> _WHAT TO WORK ON_:
a. Extract from the news excerpt on police diversity in Woodbridge the passage starting with "Police car lights." and going on through "serve their communities.".
b. In the news excerpt on police diversity in Woodbridge, list the places and gatherings named as having a home in the Middlesex County township.
c. Carry on the news excerpt about police diversity in Woodbridge, picking up after its final sentence.

> _PROVIDED PASSAGE_:
=======
Police car lights. (Dan Scanlan/Florida Times-Union/TNS)
November 28, 2021

Woodbridge Mayor John McCormac knows his police department doesn’t look like the community it patrols.

The Middlesex County township is among the most diverse in the state, a place where a Little India business district, a Knights of Columbus lodge, a Hispanic heritage festival and a longtime African American club all have a home.

Yet Woodbridge’s police force is 80% white, twice the rate of the town’s population.

That’s a problem across New Jersey, where police departments are far less diverse than the people they police, an NJ Advance Media investigation found, raising questions about those departments’ ability to serve their communities.

These disparities have spurred calls for hiring more officers of color, including in Woodbridge, a town of 104,000 that saw its Asian, Hispanic and Black populations all grow over the last decade, and where whites are now in the minority.

But diversifying law enforcement has proven a tall order, even though the state regulates police hiring for about half of New Jersey’s police departments.
=======
> _GIVEN INFORMATION_:
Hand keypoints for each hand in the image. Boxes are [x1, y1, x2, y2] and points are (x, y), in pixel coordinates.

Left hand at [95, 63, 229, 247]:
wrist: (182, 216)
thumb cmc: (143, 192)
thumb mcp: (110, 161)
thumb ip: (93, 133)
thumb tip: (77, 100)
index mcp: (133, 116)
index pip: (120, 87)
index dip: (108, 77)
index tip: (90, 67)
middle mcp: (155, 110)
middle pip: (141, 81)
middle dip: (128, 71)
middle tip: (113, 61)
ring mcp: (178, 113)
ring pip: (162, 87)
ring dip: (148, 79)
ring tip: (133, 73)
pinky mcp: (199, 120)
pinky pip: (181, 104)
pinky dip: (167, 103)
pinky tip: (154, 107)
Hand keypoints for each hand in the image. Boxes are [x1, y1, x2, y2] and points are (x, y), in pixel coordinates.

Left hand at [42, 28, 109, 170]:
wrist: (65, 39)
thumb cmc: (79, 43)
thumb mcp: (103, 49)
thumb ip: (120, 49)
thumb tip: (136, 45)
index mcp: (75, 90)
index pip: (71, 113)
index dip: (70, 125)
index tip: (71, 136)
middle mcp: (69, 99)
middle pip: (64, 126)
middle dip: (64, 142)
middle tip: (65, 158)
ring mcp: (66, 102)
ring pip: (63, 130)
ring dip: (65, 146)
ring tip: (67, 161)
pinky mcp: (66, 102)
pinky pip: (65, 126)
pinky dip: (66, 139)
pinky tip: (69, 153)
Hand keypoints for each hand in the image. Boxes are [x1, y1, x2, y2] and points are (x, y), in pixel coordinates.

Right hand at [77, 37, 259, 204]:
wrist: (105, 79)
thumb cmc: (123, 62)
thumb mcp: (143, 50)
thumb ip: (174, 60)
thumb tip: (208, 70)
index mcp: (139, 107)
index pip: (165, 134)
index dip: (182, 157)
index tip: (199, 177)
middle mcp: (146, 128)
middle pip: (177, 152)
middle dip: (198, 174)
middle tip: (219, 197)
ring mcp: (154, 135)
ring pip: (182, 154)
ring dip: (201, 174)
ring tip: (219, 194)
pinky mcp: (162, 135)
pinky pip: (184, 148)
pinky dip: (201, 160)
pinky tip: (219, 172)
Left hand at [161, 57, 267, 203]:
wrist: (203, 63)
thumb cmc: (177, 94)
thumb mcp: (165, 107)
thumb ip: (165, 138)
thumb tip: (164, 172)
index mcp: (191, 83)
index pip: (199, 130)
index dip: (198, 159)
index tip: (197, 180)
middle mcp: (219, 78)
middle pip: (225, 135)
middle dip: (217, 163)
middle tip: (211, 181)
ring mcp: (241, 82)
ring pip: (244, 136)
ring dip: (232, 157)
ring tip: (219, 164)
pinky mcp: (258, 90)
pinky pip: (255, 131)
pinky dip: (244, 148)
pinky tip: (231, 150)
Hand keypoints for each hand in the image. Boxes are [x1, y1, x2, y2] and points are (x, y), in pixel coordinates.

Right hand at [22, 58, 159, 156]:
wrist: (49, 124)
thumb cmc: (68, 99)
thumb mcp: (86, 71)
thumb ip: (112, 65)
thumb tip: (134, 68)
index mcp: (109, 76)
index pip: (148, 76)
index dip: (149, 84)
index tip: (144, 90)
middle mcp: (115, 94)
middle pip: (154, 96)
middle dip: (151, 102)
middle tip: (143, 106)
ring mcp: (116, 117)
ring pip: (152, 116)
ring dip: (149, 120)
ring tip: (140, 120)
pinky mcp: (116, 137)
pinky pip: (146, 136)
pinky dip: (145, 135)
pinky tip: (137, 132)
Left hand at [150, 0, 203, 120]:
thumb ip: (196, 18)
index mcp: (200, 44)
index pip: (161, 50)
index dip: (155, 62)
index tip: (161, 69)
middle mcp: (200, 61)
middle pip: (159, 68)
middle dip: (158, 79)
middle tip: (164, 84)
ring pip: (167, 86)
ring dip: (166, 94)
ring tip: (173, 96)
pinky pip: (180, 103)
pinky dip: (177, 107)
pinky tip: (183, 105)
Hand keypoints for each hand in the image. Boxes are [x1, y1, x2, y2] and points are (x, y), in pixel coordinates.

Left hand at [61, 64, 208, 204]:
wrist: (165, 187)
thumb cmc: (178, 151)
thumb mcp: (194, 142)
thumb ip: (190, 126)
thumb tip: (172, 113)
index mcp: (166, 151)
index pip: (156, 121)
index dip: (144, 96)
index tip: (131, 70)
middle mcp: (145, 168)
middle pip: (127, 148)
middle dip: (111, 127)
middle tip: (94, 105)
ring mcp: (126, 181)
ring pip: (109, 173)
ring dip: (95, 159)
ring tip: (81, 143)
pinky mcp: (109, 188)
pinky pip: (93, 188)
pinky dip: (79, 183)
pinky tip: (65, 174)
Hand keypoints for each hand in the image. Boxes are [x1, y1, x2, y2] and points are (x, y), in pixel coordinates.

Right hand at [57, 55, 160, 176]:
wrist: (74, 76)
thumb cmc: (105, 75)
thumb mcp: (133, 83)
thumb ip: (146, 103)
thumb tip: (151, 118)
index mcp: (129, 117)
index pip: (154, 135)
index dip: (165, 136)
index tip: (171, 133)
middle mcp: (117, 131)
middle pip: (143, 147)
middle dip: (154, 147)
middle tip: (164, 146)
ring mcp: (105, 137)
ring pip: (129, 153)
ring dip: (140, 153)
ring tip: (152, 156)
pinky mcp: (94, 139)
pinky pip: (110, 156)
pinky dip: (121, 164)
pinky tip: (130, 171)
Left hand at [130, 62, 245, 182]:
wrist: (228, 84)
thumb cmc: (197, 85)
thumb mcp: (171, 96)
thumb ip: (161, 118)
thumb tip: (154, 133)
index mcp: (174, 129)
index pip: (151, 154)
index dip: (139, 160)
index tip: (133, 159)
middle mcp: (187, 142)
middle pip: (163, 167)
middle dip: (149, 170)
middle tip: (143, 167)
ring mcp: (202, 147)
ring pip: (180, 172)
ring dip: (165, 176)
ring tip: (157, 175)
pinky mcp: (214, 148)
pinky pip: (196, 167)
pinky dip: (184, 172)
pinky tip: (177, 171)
=======
> _OUTPUTS BY TASK_:
a.
Police car lights. (Dan Scanlan/Florida Times-Union/TNS)
November 28, 2021

Woodbridge Mayor John McCormac knows his police department doesn’t look like the community it patrols.

The Middlesex County township is among the most diverse in the state, a place where a Little India business district, a Knights of Columbus lodge, a Hispanic heritage festival and a longtime African American club all have a home.

Yet Woodbridge’s police force is 80% white, twice the rate of the town’s population.

That’s a problem across New Jersey, where police departments are far less diverse than the people they police, an NJ Advance Media investigation found, raising questions about those departments’ ability to serve their communities.

b.
- a Little India business district
- a Knights of Columbus lodge
- a Hispanic heritage festival
- a longtime African American club

c.
Like scores of towns, Woodbridge’s government hiring is overseen by the Civil Service Commission, which enforces a complicated set of rules meant to protect job seekers from public corruption.

As departments grapple with longstanding racial inequities, vocal critics — and equally vocal defenders — are debating whether those rules are hamstringing efforts to recruit minorities to a job that traditionally excluded them.

Last year, state lawmakers enacted reforms making it easier for civil service towns to bring in minority officers. In August, Woodbridge approved those changes, though the police force’s rank and file initially came out against them, charging they would create an unfair playing field and upend decades of hiring practices.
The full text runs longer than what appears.